On board were only a small group of senior advisers, a reporter and a photographer, whose electronic devices were removed before departure.
A 10-hour train journey through Ukraine
They would make a fuel stop at a US base in Germany before continuing the flight to Poland. As he flew east, Biden focused on planning his talks with Zelensky, hoping to use his time wisely to discuss the coming months of fighting.
Biden landed in Rzeszow, the Polish city where he stopped in March last year to visit US troops deployed near the Ukrainian border and humanitarian efforts to support Ukrainian refugees. During that visit 11 months ago, she alluded to what had become an old wish to extend her trip to Ukraine a little longer.
“I’m here in Poland to see the humanitarian crisis firsthand, and frankly part of my disappointment is that I can’t see it firsthand like I have in other places,” Biden said then. “They don’t let me, I guess understandably, cross the border and take a look at what’s going on in the Ukraine.”
This time, with a larger number of US airborne assets keeping a close eye on the Polish border, Biden could make the trip. Biden, his small contingent of aides and the Secret Service traveling with him boarded the train for Kyiv for the roughly 10-hour journey to the war-torn center of the country.
It was the culmination of a process that began months earlier, when Biden watched a parade of his foreign counterparts each make the trip to Ukraine.
They started visiting Kyiv in March 2022, when the Prime Ministers of Poland, Slovenia and the Czech Republic arrived by train. Then-UK Prime Minister Boris Johnson visited the country on April 9, followed by visits from Canadian Prime Minister Justin Trudeau, German Chancellor Olaf Scholz, French President Emmanuel Macron and then- Italian Prime Minister Mario Draghi.
US Secretary of State Antony Blinken and Defense Secretary Lloyd Austin visited Kyiv on April 25 to meet with Zelensky. Even the first lady, Jill Biden, made a surprise visit on Mother’s Day last year to a small town in the far south-west of Ukraine. She met with the first lady of Ukraine, Olena Zelenska.
A risk that Biden “wanted to take”
In the planning phase of this trip, Biden was presented with several options, but he decided that only the capital, Kyiv, made sense as a meeting place, according to a person familiar with the matter.

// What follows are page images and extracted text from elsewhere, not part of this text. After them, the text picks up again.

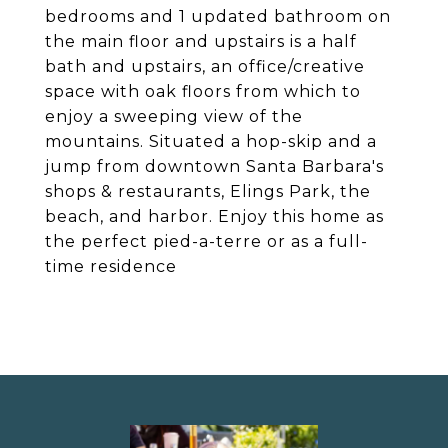
bedrooms and 1 updated bathroom on
the main floor and upstairs is a half
bath and upstairs, an office/creative
space with oak floors from which to
enjoy a sweeping view of the
mountains. Situated a hop-skip and a
jump from downtown Santa Barbara's
shops & restaurants, Elings Park, the
beach, and harbor. Enjoy this home as
the perfect pied-a-terre or as a full-
time residence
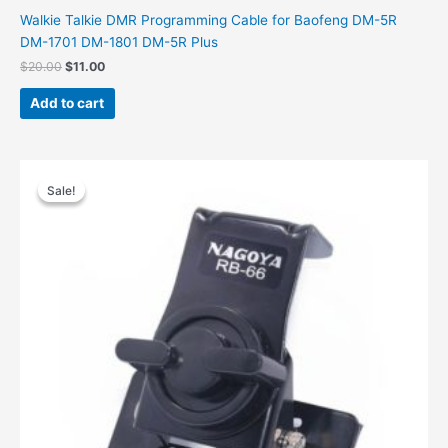
Walkie Talkie DMR Programming Cable for Baofeng DM-5R
DM-1701 DM-1801 DM-5R Plus
Original
Current
$
20.00
$
11.00
price
price
was:
is:
Add to cart
$20.00.
$11.00.
Sale!
Sale!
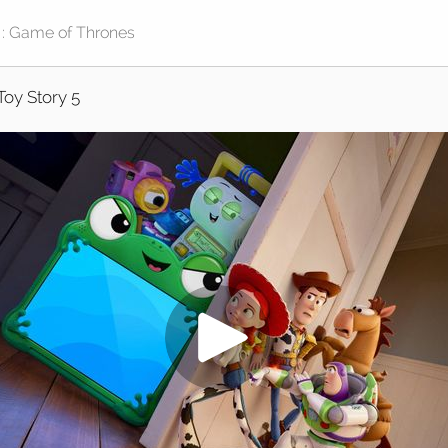
Toy Story 5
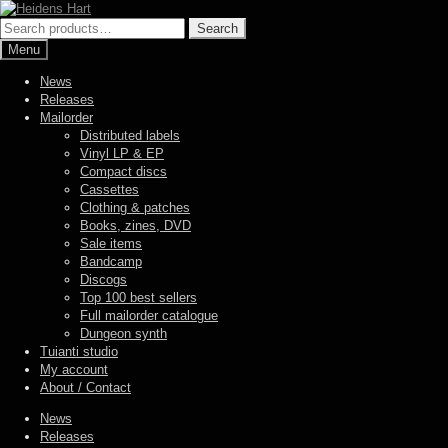
Skip
Skip
to
to
Search
Search
navigation
content
for:
Menu
News
Releases
Mailorder
Distributed labels
Vinyl LP & EP
Compact discs
Cassettes
Clothing & patches
Books, zines, DVD
Sale items
Bandcamp
Discogs
Top 100 best sellers
Full mailorder catalogue
Dungeon synth
Tuianti studio
My account
About / Contact
News
Releases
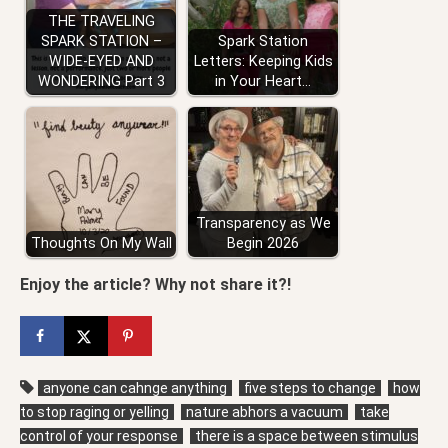
THE TRAVELING
SPARK STATION –
Spark Station
WIDE-EYED AND
Letters: Keeping Kids
WONDERING Part 3
in Your Heart…
Transparency as We
Thoughts On My Wall
Begin 2026
Enjoy the article? Why not share it?!
anyone can cahnge anything
five steps to change
how
to stop raging or yelling
nature abhors a vacuum
take
control of your response
there is a space between stimulus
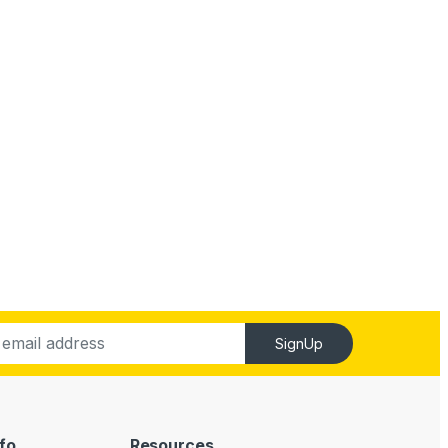
SignUp
fo
Resources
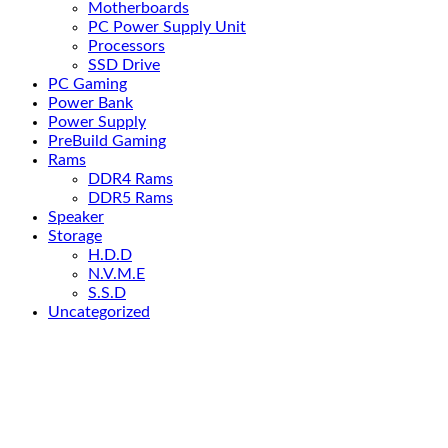
Motherboards
PC Power Supply Unit
Processors
SSD Drive
PC Gaming
Power Bank
Power Supply
PreBuild Gaming
Rams
DDR4 Rams
DDR5 Rams
Speaker
Storage
H.D.D
N.V.M.E
S.S.D
Uncategorized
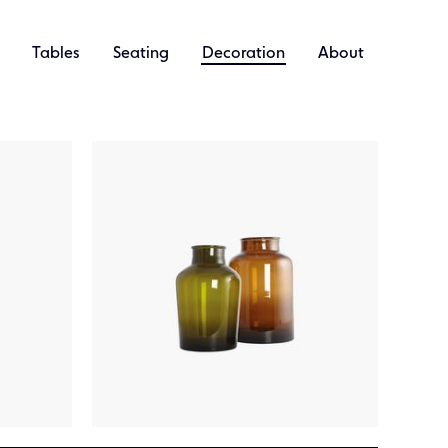
Tables
Seating
Decoration
About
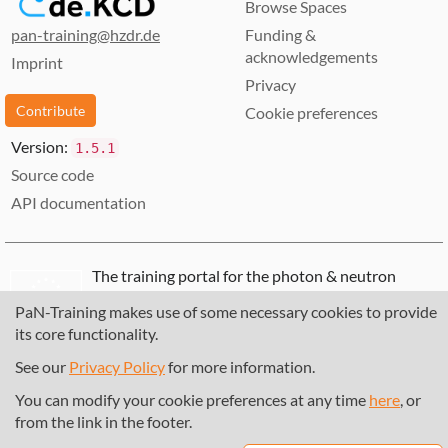
Browse Spaces
pan-training@hzdr.de
Funding &
acknowledgements
Imprint
Privacy
Contribute
Cookie preferences
Version:
1.5.1
Source code
API documentation
The training portal for the photon & neutron
community is supported through the
European
PaN-Training makes use of some necessary cookies to provide
Union's Horizon 2020 research and innovation
its core functionality.
programme
, under grant agreement
857641
,
823852
, the
Horizon Europe Framework
under
See our
Privacy Policy
for more information.
grant agreement
101129751
, and the consortium
You can modify your cookie preferences at any time
here
, or
DAPHNE4NFDI
in the context of the work of the
from the link in the footer.
NFDI e.V. under the DFG - project number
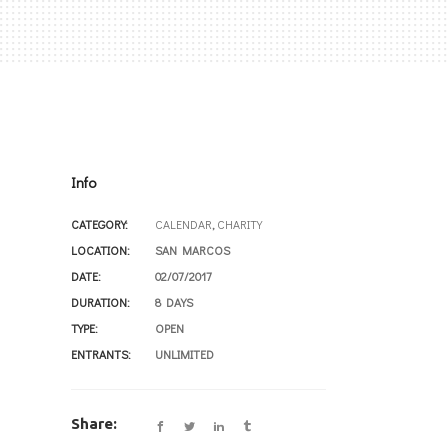
Info
CATEGORY:
CALENDAR
,
CHARITY
LOCATION:
SAN MARCOS
DATE:
02/07/2017
DURATION:
8 DAYS
TYPE:
OPEN
ENTRANTS:
UNLIMITED
Share:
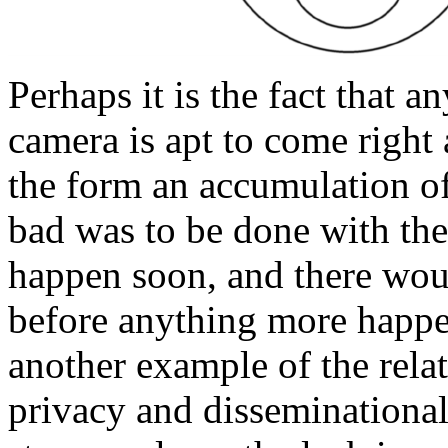
Perhaps it is the fact that 
camera is apt to come right 
the form an accumulation of
bad was to be done with the
happen soon, and there wou
before anything more happe
another example of the rela
privacy and disseminational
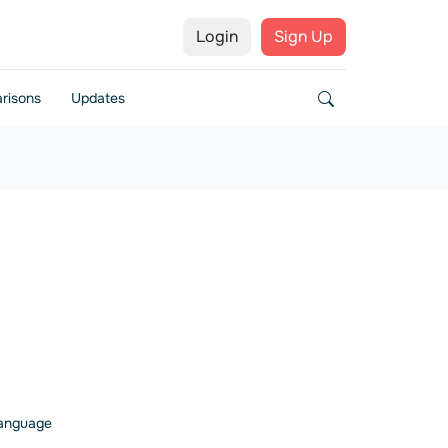
Login
Sign Up
risons
Updates
 language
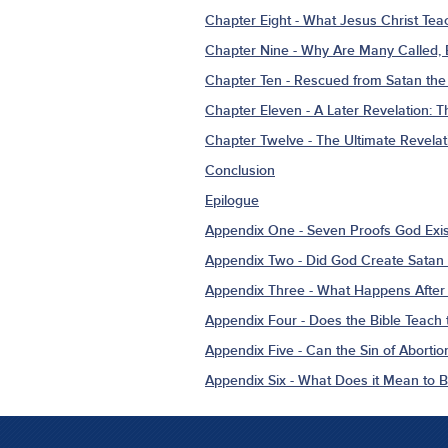
Chapter Eight - What Jesus Christ Tea
Chapter Nine - Why Are Many Called,
Chapter Ten - Rescued from Satan the 
Chapter Eleven - A Later Revelation: 
Chapter Twelve - The Ultimate Revelat
Conclusion
Epilogue
Appendix One - Seven Proofs God Exis
Appendix Two - Did God Create Satan 
Appendix Three - What Happens After
Appendix Four - Does the Bible Teach t
Appendix Five - Can the Sin of Abortio
Appendix Six - What Does it Mean to 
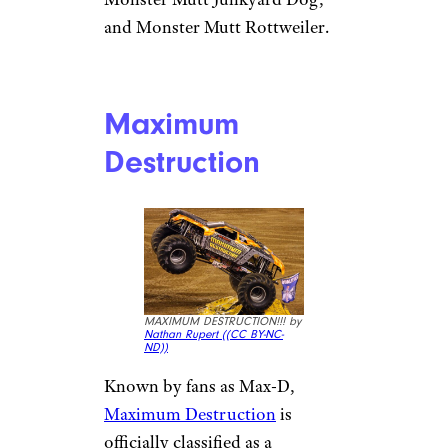
and Monster Mutt Rottweiler.
Maximum
Destruction
MAXIMUM DESTRUCTION!!! by
Nathan Rupert (
(CC BY-NC-
ND))
Known by fans as Max-D,
Maximum Destruction
is
officially classified as a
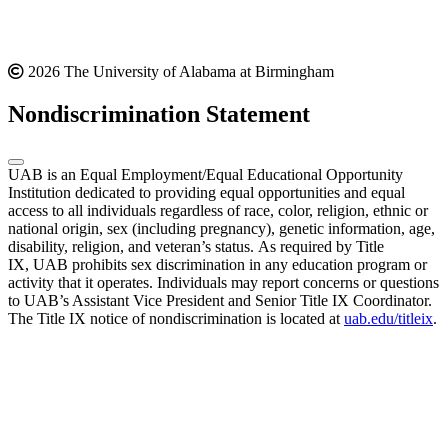
2026 The University of Alabama at Birmingham
Nondiscrimination Statement
UAB is an Equal Employment/Equal Educational Opportunity
Institution dedicated to providing equal opportunities and equal
access to all individuals regardless of race, color, religion, ethnic or
national origin, sex (including pregnancy), genetic information, age,
disability, religion, and veteran’s status. As required by Title
IX, UAB prohibits sex discrimination in any education program or
activity that it operates. Individuals may report concerns or questions
to UAB’s Assistant Vice President and Senior Title IX Coordinator.
The Title IX notice of nondiscrimination is located at
uab.edu/titleix
.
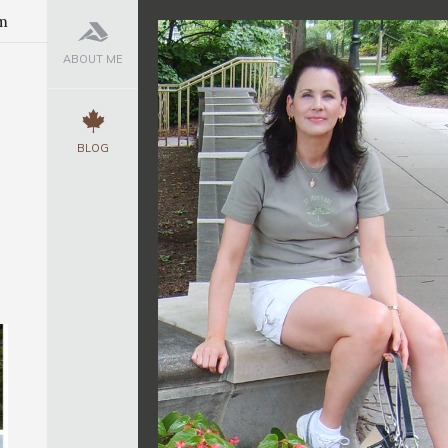
m
ABOUT ME
BLOG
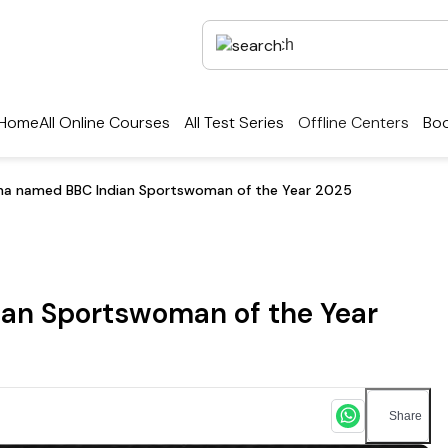
Home
All Online Courses
All Test Series
Offline Centers
Boo
na named BBC Indian Sportswoman of the Year 2025
an Sportswoman of the Year
Share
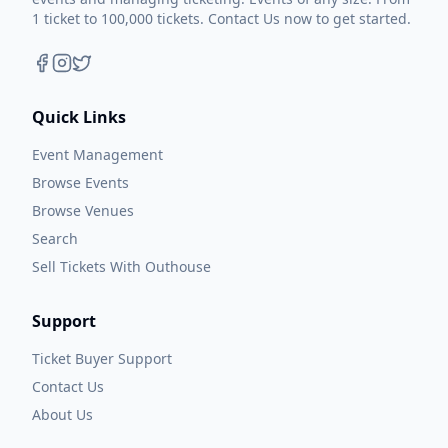
1 ticket to 100,000 tickets. Contact Us now to get started.
Quick Links
Event Management
Browse Events
Browse Venues
Search
Sell Tickets With Outhouse
Support
Ticket Buyer Support
Contact Us
About Us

The president never seriously considered other places: if he was going to go to Ukraine, he wanted to go to Kyiv.
When Biden was briefed over several months about planning a possible visit, the person said that Biden only once raised concerns about the risk of a visit to Ukraine, but was referring to the extent to which his visit could jeopardize danger to others, rather than to your own safety. Other officials were very concerned about Biden’s own safety and prepared a series of security contingency plans for the trip.
“It was a risk that Joe Biden wanted to take,” White House communications director Kate Bedingfield said.
“It’s important to him to show up, even when it’s difficult, and he instructed his team to do it, no matter how difficult the logistics were.”
On Monday, after the trip concluded, National Security Adviser Jake Sullivan declined to say whether Biden had to overrule Secret Service or military officials to proceed with the trip.
“He received a comprehensive presentation of a very good and very effective operational security plan. He listened to that presentation, was satisfied that the risk was manageable, and ultimately made the decision (to go),” Sullivan said.
— Jeremy Diamond contributed reporting.